En 2047, Carmen, au bras de son mari, participe à une soirée mondaine dans un prestigieux château. À minuit, elle s’éclipse discrètement pour un rendez-vous qui l’obligera à rompre définitivement avec le présent. Elle exécute un mystérieux individu qui est lié, semble-t-il, à des événements vieux de sept ans. On retrouve alors la jeune Carmen dans un commando d’irréductibles de l’IRA qui organise une action musclée alors que va se dérouler, sous très haute protection, la signature d’un accord de paix historique. (Un de plus !) L’action du commando, spectaculaire, réussit. (Mais je ne vous en dirai pas plus !) Alors que les membres du groupe organisent leur dispersion définitive, Carmen surprend la « taupe » de l’IRA dans les instances britanniques qui tient des propos sibyllins la concernant, elle et ses équipiers.

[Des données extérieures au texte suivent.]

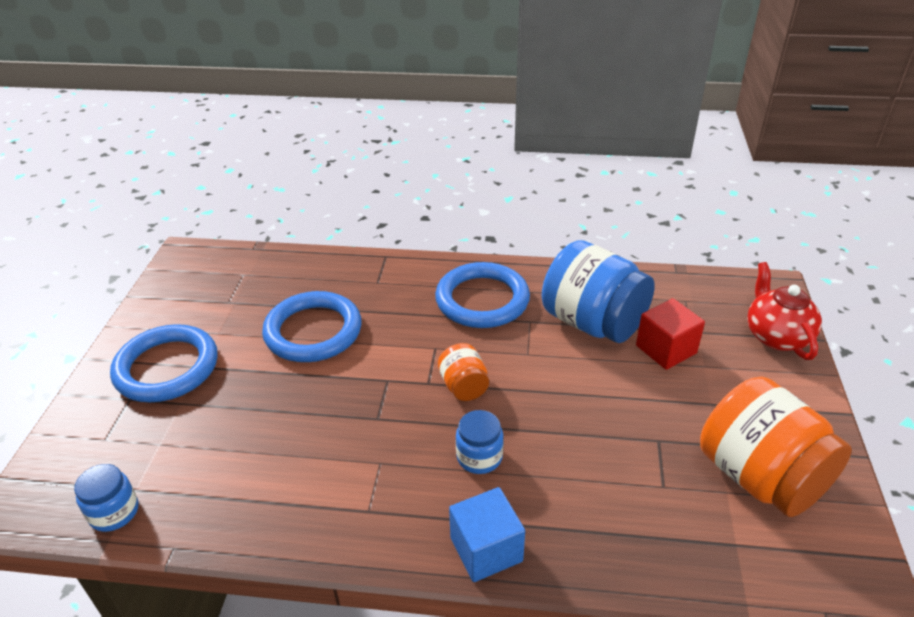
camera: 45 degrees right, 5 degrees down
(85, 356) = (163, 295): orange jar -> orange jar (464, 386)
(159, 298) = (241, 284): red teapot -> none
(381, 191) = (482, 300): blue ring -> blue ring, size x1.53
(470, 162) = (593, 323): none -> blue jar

Fred Duval a eu une bonne idée de vouloir enrichir l’univers de son héroïne. En effet, il raconte une histoire passionnante, au rythme soutenu, avec des péripéties et un suspense bien maîtrisés. Le retour sur les premières années de combattante de Carmen est l’occasion de retracer, d’une façon attrayante, ce qu’a été l’histoire de l’IRA et de l’Irlande : avec les conflits qui ont débuté en 1919 et des événements qui n’ont pas encore eu la vedette des Journaux Télévisés, la reconstitution historique allant jusqu’en 2040. Mais ce cycle est aussi l’occasion, pour Fred Duval, de traiter de politique-fiction. Il revient sur les pouvoirs nouveaux des grands groupes industriels. L’auteur souhaite-t-il montrer comment Carmen, au caractère enjoué de jeune femme moderne, va devenir la mercenaire impitoyable ? Il s’offre le luxe d’un pléonasme page 31.

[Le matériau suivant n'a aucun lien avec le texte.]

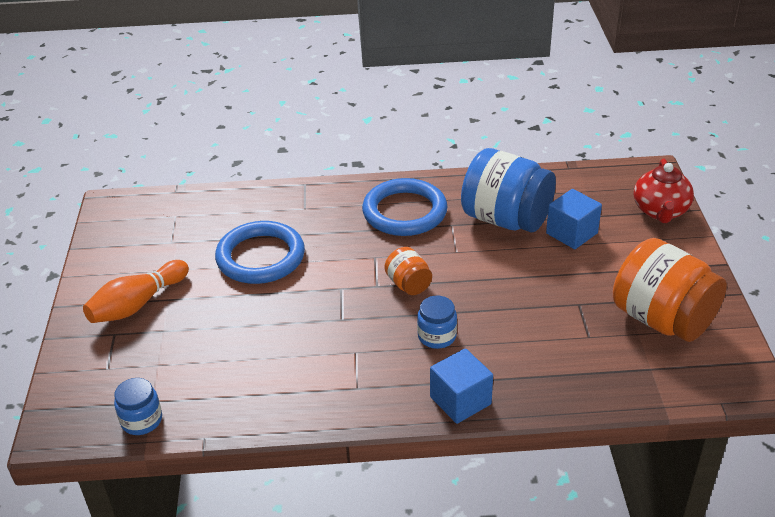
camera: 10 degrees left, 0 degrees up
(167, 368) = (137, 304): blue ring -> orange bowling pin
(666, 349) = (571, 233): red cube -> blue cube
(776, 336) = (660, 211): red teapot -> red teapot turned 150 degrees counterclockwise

Mais le scénario perdrait beaucoup de sa force, de sa vigueur, sans le dessin de Didier Cassegrain. C’est un dessin dont, depuis les deux tomes de Tao Bang, on ne se lasse pas. Mais c’est un dessinateur trop rare ! Son trait est dynamique, fluide, synthétique tout en privilégiant le détail important. Si la mise en page est classique, presque sage, avec en moyenne une dizaine de vignettes par page, le contenu est narrativement performant. Il a tout pour soutenir le tempo du scénario. Les vignettes se succèdent pour un plaisir renouvelé de l’œil. Un vrai bonheur, d’autant que l’éditeur annonce quatre autres volumes.